- **Page extract**:
Seoul for years has mulled a purchase of F-35Bs to complement the country’s land-based F-35As. The country’s defense ministry in October 2019 announced it would buy an additional 20 F-35As to join the 40 A-models the air force acquired starting in 2014. An acquisition of carrier-capable F-35Bs has yet to materialize.
“The plan of building the LPH-II ship has been included in a long-term force buildup plan,” a spokesman for the joint chiefs told Defense News, using an acronym for “landing platform helicopter.”
“Once a preliminary research is completed within a couple of years, the shipbuilding plan is expected to be included in the midterm acquisition list,” the spokesman added.
The new LPH will displace around 30,000 tons of water, roughly twice as much as the South Korean navy’s two LPH-Is displace. The older assault ships embark only helicopters. A 30,000-ton vessel easily could operate a dozen or more F-35Bs plus other aircraft.
Acquiring a carrier represents “a symbolic and meaningful step to upgrade the country’s naval capability against potential threats posed by Japan and China,” Kim Dae-young, an analyst with the Seoul-based Korea Research Institute for National Strategy, told Defense News.

- **What is being asked**: Resume the passage on South Korea's planned LPH-II ship and F-35B purchase, starting after its final sentence.

- **Information provided**:

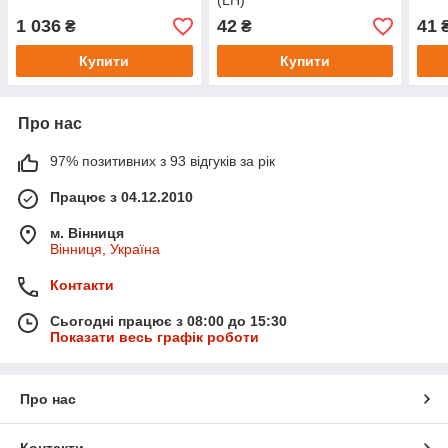
(LH)
1 036
42
41
₴
₴
Купити
Купити
Про нас
97% позитивних з 93 відгуків за рік
Працює з 04.12.2010
м. Вінниця
Вінниця, Україна
Контакти
Сьогодні працює з 08:00 до 15:30
Показати весь графік роботи
Про нас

- **Reply**:
The new flattop, and Choi’s pitch for even bigger aviation vessels, is part of a wider naval buildup in South Korea. The South Korean government on April 30, 2019 approved plans to acquire new destroyers and submarines for the country’s fast-growing navy.
The $6-billion acquisition include three Aegis destroyers armed with ballistic-missile interceptors and three submarines equipped with their own launchers for land-attack missiles.
The new ships could help Seoul’s navy to expand beyond its current, largely coastal mission. The main threat to South Korea is North Korea, specifically the North’s huge force of artillery that in wartime quickly could demolish Seoul and endanger millions of people.
But looking beyond the North Korean threat, South Korea clearly has ambitions to develop a far-sailing “blue-water” navy. Carriers, both big and small, would support those ambitions.
The South Korean navy in 2019 operates 68 major warships including 16 submarines, 12 destroyers, 13 frigates, 13 corvettes and 14 amphibious warfare ships. The fleet also includes scores of patrol boats, mine-warfare vessels and auxiliaries.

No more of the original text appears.